Wywiad z Pete Anthony

DE MAURICE JARRE à MICHAEL KAMEN

David-Emmanuel Thomas : Comment êtes-vous venu à la musique de film ?

Pete Anthony : J’ai étudié pour devenir compositeur, puis je me suis lancé dans des études supérieures à l’USC Thornton School of Music de Los Angeles où je me suis spécialisé dans la musique et la composition. Il y avait tout ce qu’il fallait savoir sur la musique de film ! En quelque sorte, c’est le parcours que je me suis choisi même si je n’envisageais rien de particulier à l’époque… Non seulement le programme me paraissait formidable mais il était aussi gratuit.

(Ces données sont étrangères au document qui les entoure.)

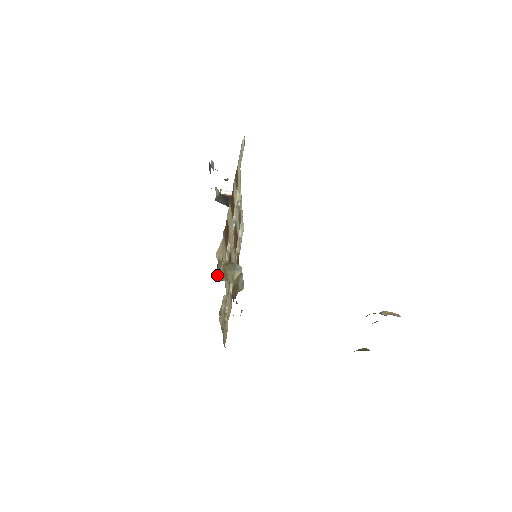
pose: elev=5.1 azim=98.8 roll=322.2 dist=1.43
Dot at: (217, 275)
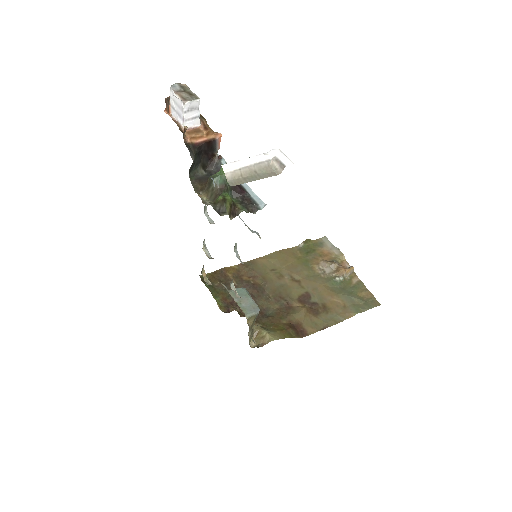
Dot at: (249, 342)
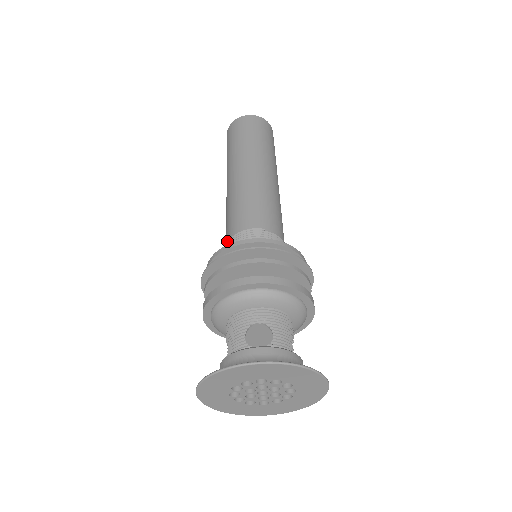
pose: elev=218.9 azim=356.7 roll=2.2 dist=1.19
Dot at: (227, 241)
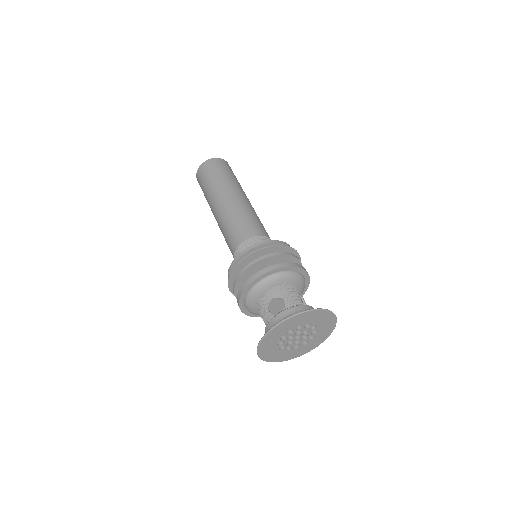
Dot at: (251, 236)
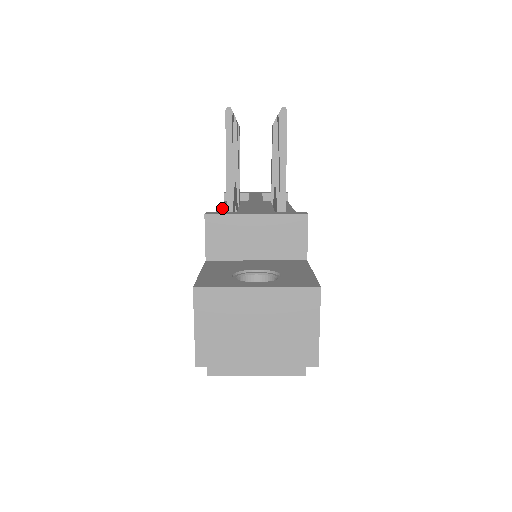
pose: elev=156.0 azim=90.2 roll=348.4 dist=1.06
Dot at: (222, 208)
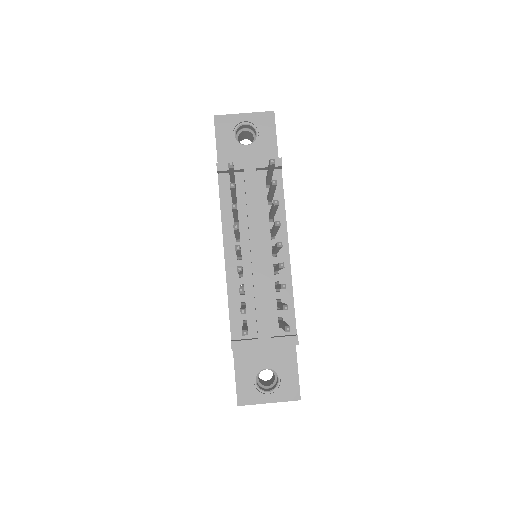
Dot at: (226, 237)
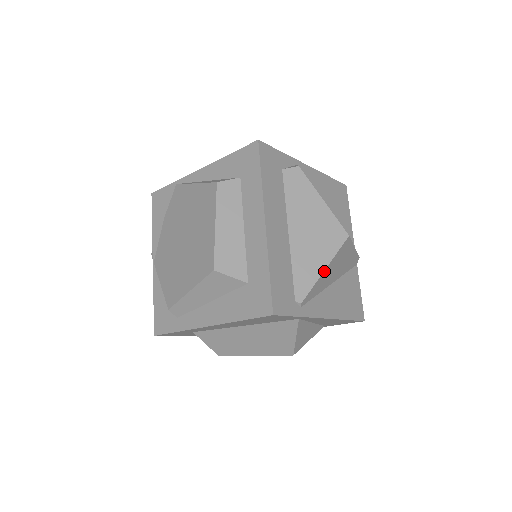
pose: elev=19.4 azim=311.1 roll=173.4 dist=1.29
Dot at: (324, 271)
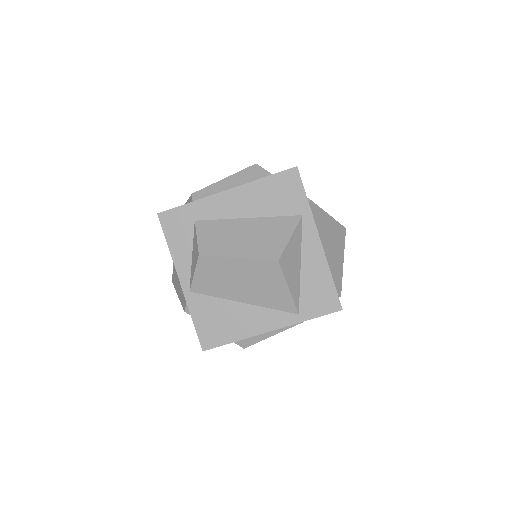
Dot at: (328, 215)
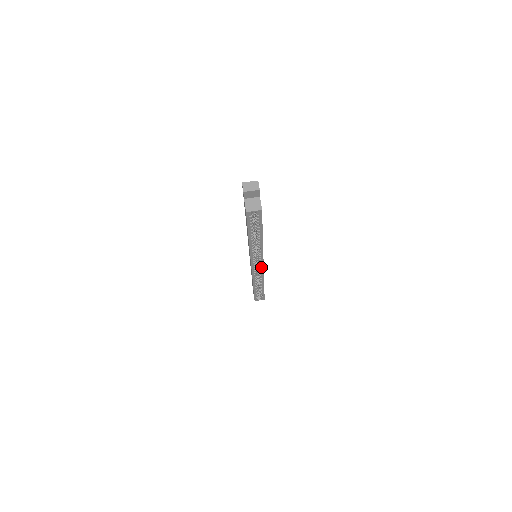
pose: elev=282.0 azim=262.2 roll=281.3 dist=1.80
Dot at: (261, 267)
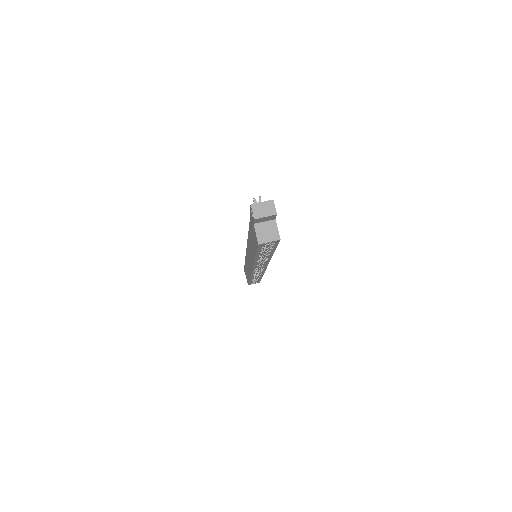
Dot at: (263, 269)
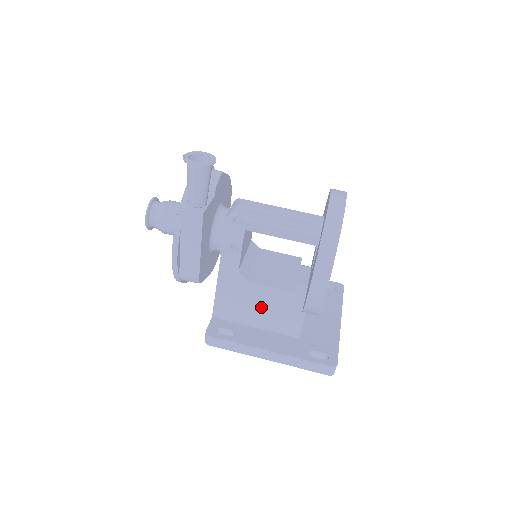
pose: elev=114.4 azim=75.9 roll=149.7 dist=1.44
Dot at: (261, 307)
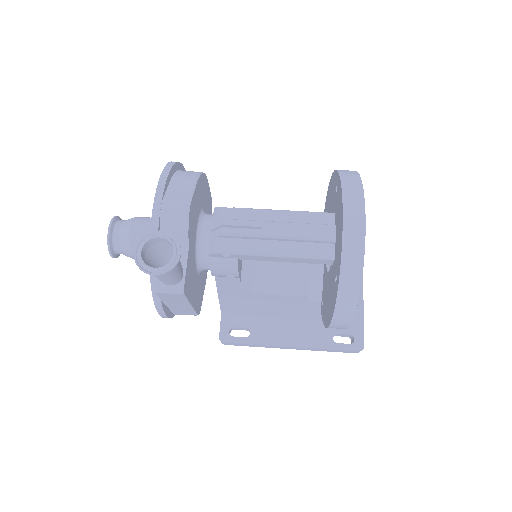
Dot at: (273, 306)
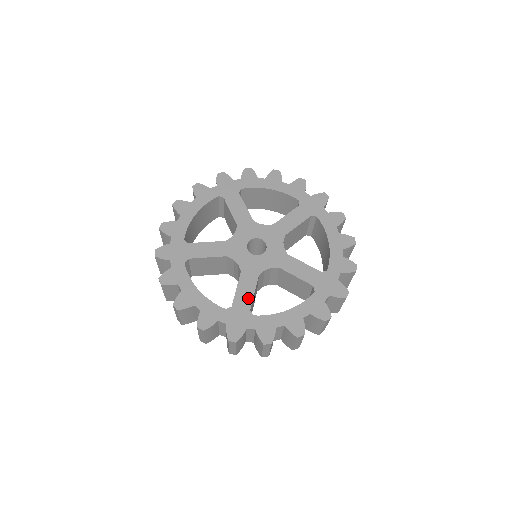
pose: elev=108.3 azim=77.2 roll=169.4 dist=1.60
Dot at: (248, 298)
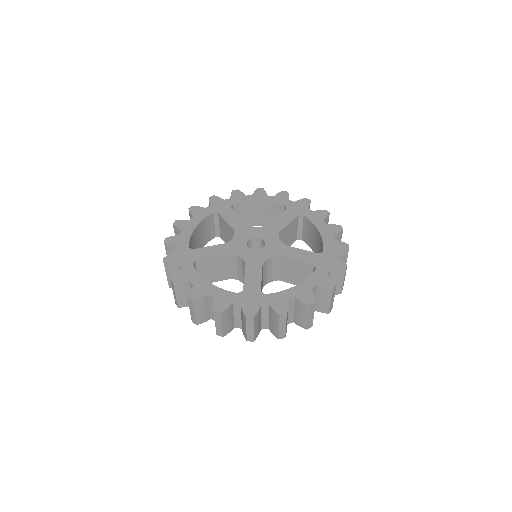
Dot at: (257, 282)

Ma mère était médecin à la retraite et faisait partie de l’USC – pas la faculté de musique – alors je n’ai pas eu de frais de scolarité. Ainsi, j’ai pu apprendre le cinéma, la musique et l’enregistrement. Chaque projet était différent et nécessitait beaucoup de travail pour se préparer aux sessions d’enregistrement ; cette partie de la formation que j’appréciais le plus. Ensuite, je me suis lancé dans l’orchestration grâce à Patrick Russ, qui fut à la fois mon mentor et mon professeur. Je le connais depuis le milieu des années 80, nous avons étudié ensemble. C’est lui qui m’a appris comment exercer ce métier. Pendant plusieurs années, je l’ai assisté alors qu’il orchestrait pour Maurice Jarre, Elmer Bernstein ou encore Michael Kamen puis, j’ai commencé à travailler pour des compositeurs comme Dan Licht et Christopher Young… Qui enseigne aussi à l’USC ! On doit avoir fait probablement 40 ou 50 films ensemble. On l’appelle Chris.

Votre curriculum vitae est impressionnant ! Comment êtes-vous parvenu à travailler avec James Newton Howard, Danny Elfman ou encore Marc Shaiman ?

C’est Artie Kane, légendaire pianiste, compositeur et chef d’orchestre de Los Angeles, qui m’a recommandé à eux. Ce sont ses clients mais il était sur le point de prendre sa retraite, il a donc arrêté de prendre des appels pour s’y concentrer. Il m’a d’abord recommandé comme chef d’orchestre remplaçant auprès de Danny Elfman et Marc Shaiman puis comme chef d’orchestre auprès de James Newton Howard. Au final, j’ai orchestré pour les trois ! Danny avait déjà une équipe incroyable dirigée par Steve Bartek, alors que celle de Marc était menée par Jeff Atmajian. Lorsque j’ai commencé à travailler pour James Newton Howard, il était déjà entouré de Brad Dechter et Jeff Atmajian. Du jour au lendemain, j’ai décroché ces trois énormes clients et, en l’espace de deux ans, j’ai commencé à travailler régulièrement pour eux.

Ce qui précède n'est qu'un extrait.